Industry

Rachel Reeves sent dire warning as budget risks huge business backlash


A key survey has cast a warning over the UK economy’s growth prospects as Rachel Reeves is just weeks away from presenting her autumn budget.

The recently unveiled ‘flash’ purchasing managers’ index (PMI) dipped to 52.9 from September’s reading of 53.8, sitting comfortably beneath the anticipated figures. Notably, it marked the lowest PMI score in two months.

Still, remaining above the pivotal 50 no-change threshold, the economy continues its expansion streak for an eleventh successive month.

According to the survey, slower growth was recorded within both services and manufacturing industries; however, both sectors are still expanding.

“Where higher levels of output were reported, survey respondents mostly commented on rising customer demand and improving domestic economic conditions. Meanwhile, fragile client confidence and ongoing inventory cutbacks were cited as headwinds to growth in September,” noted the report, as reported by City AM.

Despite these signs of deceleration, Chris Williamson, chief business economist at S&P Global Market Intelligence, encapsulated the findings as “should not be seen as too concerning”.

He further articulated that the survey aligns with predictions of GDP growing at a quarterly pace of 0.3 per cent, which correlates with the Bank of England’s projections from August.

The economic assessment also highlighted another strong month for new business, predominantly propelled by the service sectors increasing orders.

While business optimism persists due to the progressively brighter economic forecast, Williamson hinted that nervousness regarding the imminent budget remains palpable.

“Investment plans in particular are reported to have been put on ice pending clarity on the new government’s policies, especially towards taxation. Hiring likewise has been stifled by business uncertainty about the near-term economic outlook ahead of the ‘budget’,” he remarked.

Clients are also adopting a ‘wait-and-see’ stance regarding pivotal decisions before the fiscal announcement.

Most analysts agree that the survey points to a gradual deceleration in economic growth throughout the latter half of the year, following the UK’s unexpectedly robust performance at the start.

“The fall in September’s composite flash PMI is not a sign that the economy is on the cusp of another downturn, but instead is further evidence that real GDP growth has slowed towards a more normal rate in Q3 after the burst of growth in the first half of the year,” commented Alex Kerr, a UK economist at Capital Economics.

The survey further revealed signs of easing inflationary pressures, with the rate of prices charged inflation dropping to a 42-month low, primarily due to lessened pressures in the services sector, which has been a focal point for policymakers concerned with interest rates.

A number of respondents from the survey indicated that severe competitive forces were limiting their ability to raise prices.

Nevertheless, there was a marginal uptick in input price inflation, attributed to increased shipping costs and rising wages.
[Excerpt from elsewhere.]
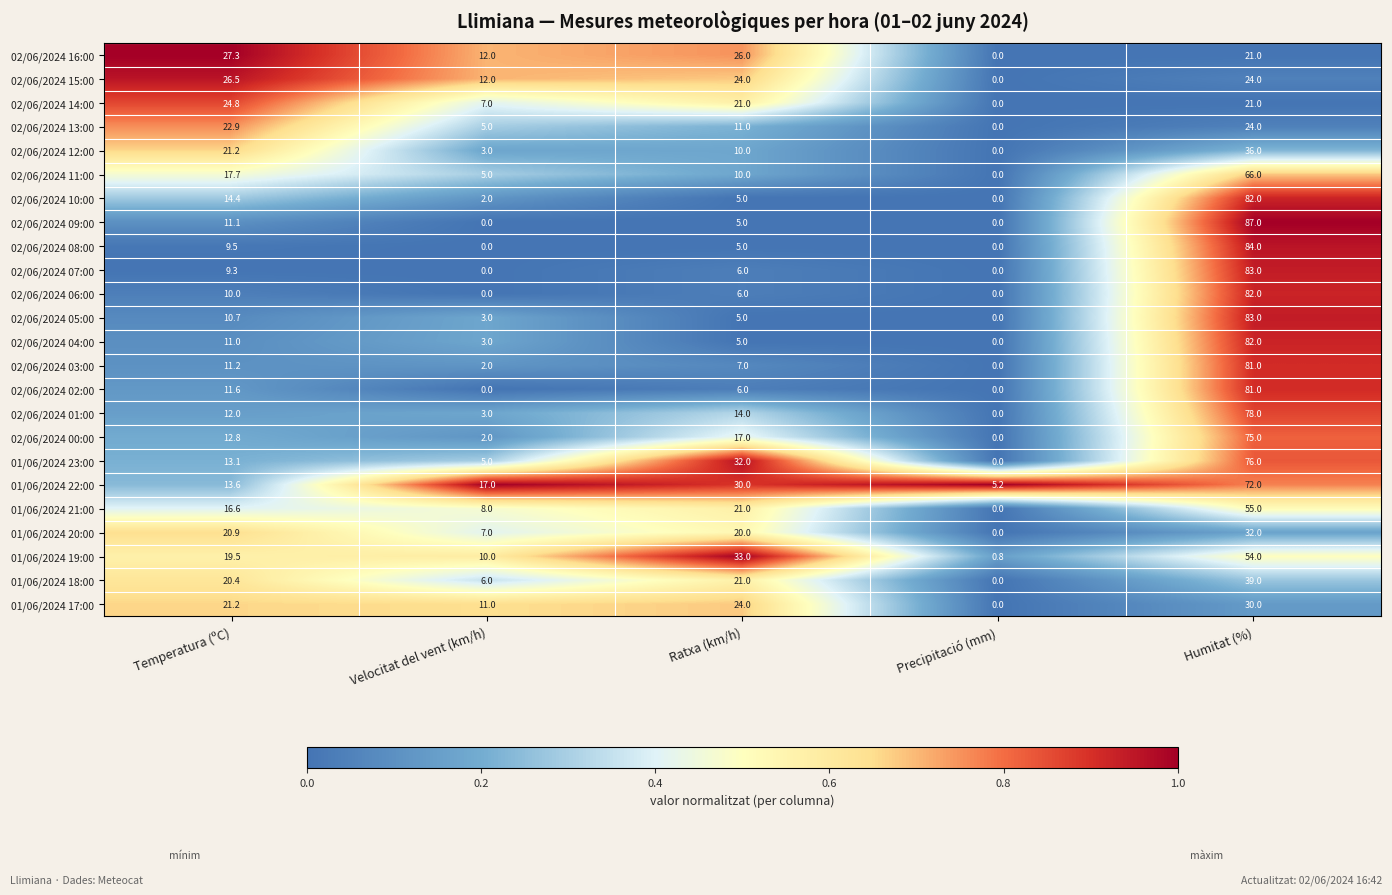

Which series has the widest spread of values?

02/06/2024 09:00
In the manufacturing domain, the inflation rate for purchase prices hit its peak since January 2023.

The UK’s most recent survey was published shortly after PMIs for the German economy revealed a quickening downturn, with businesses slashing jobs at the fastest pace in over 15 years, excluding the pandemic period.

“The downturn in the manufacturing sector has deepened again, evaporating any hope for an early recovery,” stated Cyrus de la Rubia, chief economist at Hamburg Commercial Bank.